# Week 1: Day 1 AM // Introduction: Data Science Toolbox

“Data science” is just about as broad of a term as they come. It may be easiest to describe what it is by listing its more concrete components:

**Data exploration & analysis.**

- Included here: Pandas; NumPy; SciPy; a helping hand from Python’s Standard Library.

**Data visualization.** A pretty self-explanatory name. Taking data and turning it into something colorful.

- Included here: Matplotlib; Seaborn; Plotly; others.

**Classical machine learning**. Conceptually, we could define this as any supervised or unsupervised learning task that is not deep learning (see below). Scikit-learn is far-and-away the go-to tool for implementing classification, regression, clustering, and dimensionality reduction, while StatsModels is less actively developed but still has a number of useful features.

- Included here: Scikit-Learn, StatsModels.

**Deep learning**. This is a subset of machine learning that is seeing a renaissance, and is commonly implemented with Keras, among other libraries. It has seen monumental improvements over the last ~5 years, such as AlexNet in 2012, which was the first design to incorporate consecutive convolutional layers.

- Included here: Keras and TensorFlow.

**Data storage and big data frameworks.** Big data is best defined as data that is either literally too large to reside on a single machine, or can’t be processed in the absence of a distributed environment. The Python bindings to Apache technologies play heavily here.

- Apache Spark; Apache Hadoop; HDFS; Dask; h5py/pytables.

**Odds and ends.** Includes subtopics such as natural language processing, and image manipulation with libraries such as OpenCV.

- Included here: nltk; Spacy; OpenCV/cv2; scikit-image; Cython.

## Anaconda Basic

Anaconda is a distribution of the Python and R programming languages for scientific computing, that aims to simplify package management and deployment. The distribution includes data-science packages suitable for Windows, Linux, and macOS.

Download Anaconda from [here](https://www.anaconda.com/products/individual).



### Managing Conda

Verify that conda is installed and running on your system by typing:

`conda --version`

Conda displays the number of the version that you have installed. You do not need to navigate to the Anaconda directory.

EXAMPLE: `conda 4.7.12`

Update conda to the current version. Type the following:

`conda update conda`

Conda compares versions and then displays what is available to install.
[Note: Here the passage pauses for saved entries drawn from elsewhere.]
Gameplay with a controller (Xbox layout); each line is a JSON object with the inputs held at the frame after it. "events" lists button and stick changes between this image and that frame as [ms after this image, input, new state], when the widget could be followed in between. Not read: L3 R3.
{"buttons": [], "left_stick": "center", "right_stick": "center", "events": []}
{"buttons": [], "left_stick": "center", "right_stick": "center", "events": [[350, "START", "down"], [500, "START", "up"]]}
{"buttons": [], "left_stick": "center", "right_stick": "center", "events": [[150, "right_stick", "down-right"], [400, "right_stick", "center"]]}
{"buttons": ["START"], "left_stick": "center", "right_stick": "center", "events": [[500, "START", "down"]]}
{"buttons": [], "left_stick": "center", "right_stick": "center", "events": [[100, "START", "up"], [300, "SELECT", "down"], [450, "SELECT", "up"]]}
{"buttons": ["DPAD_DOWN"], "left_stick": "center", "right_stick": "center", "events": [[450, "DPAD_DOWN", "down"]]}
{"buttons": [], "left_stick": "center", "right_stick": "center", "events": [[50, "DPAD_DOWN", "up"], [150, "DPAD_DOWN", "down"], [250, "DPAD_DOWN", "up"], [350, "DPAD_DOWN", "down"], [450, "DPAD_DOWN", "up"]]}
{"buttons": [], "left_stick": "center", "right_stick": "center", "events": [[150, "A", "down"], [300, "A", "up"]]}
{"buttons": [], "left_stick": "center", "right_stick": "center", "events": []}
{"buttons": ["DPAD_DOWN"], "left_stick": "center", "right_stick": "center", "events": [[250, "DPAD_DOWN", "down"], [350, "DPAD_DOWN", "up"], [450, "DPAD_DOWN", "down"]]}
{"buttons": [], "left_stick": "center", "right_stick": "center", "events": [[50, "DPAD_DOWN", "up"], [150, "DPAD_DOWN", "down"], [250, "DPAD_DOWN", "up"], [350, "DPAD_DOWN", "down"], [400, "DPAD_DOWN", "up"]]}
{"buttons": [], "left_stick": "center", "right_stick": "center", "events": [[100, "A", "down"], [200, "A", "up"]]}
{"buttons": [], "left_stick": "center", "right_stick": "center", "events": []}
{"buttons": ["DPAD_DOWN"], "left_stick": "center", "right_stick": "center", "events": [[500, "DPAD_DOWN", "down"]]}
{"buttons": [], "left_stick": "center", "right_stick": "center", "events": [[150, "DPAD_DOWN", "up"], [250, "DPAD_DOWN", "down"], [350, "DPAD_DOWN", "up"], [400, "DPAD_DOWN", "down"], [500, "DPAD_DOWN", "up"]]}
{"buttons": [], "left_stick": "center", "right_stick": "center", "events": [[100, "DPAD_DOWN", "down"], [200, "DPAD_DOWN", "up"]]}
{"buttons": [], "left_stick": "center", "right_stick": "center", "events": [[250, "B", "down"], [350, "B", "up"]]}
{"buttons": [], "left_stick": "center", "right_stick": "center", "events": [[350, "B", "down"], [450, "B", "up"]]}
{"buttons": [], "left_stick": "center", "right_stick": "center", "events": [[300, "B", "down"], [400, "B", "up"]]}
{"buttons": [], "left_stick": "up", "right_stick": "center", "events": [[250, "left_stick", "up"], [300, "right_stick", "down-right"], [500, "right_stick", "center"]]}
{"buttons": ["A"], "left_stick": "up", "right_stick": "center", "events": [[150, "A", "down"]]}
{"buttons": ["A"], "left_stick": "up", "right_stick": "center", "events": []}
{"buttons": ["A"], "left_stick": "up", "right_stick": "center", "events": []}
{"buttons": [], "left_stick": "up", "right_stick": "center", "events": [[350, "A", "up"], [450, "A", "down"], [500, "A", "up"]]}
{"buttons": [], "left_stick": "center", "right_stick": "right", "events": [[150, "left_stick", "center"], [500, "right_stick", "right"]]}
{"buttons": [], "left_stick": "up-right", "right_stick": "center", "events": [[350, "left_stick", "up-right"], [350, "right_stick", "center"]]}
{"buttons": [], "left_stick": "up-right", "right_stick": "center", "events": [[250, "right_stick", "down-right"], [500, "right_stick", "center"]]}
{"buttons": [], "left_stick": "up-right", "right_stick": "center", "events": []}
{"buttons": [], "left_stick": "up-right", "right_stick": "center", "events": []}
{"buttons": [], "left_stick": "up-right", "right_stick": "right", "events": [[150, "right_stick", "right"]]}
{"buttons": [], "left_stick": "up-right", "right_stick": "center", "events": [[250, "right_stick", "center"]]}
If a newer version of conda is available, type y to update:

`Proceed ([y]/n)? y`

### Managing Environtment

Conda allows you to create separate environments containing files, packages, and their dependencies that will not interact with other environments.

When you begin using conda, you already have a default environment named base. You don't want to put programs into your base environment, though. Create separate environments to keep your programs isolated from each other.

Create a new environment and install a package in it.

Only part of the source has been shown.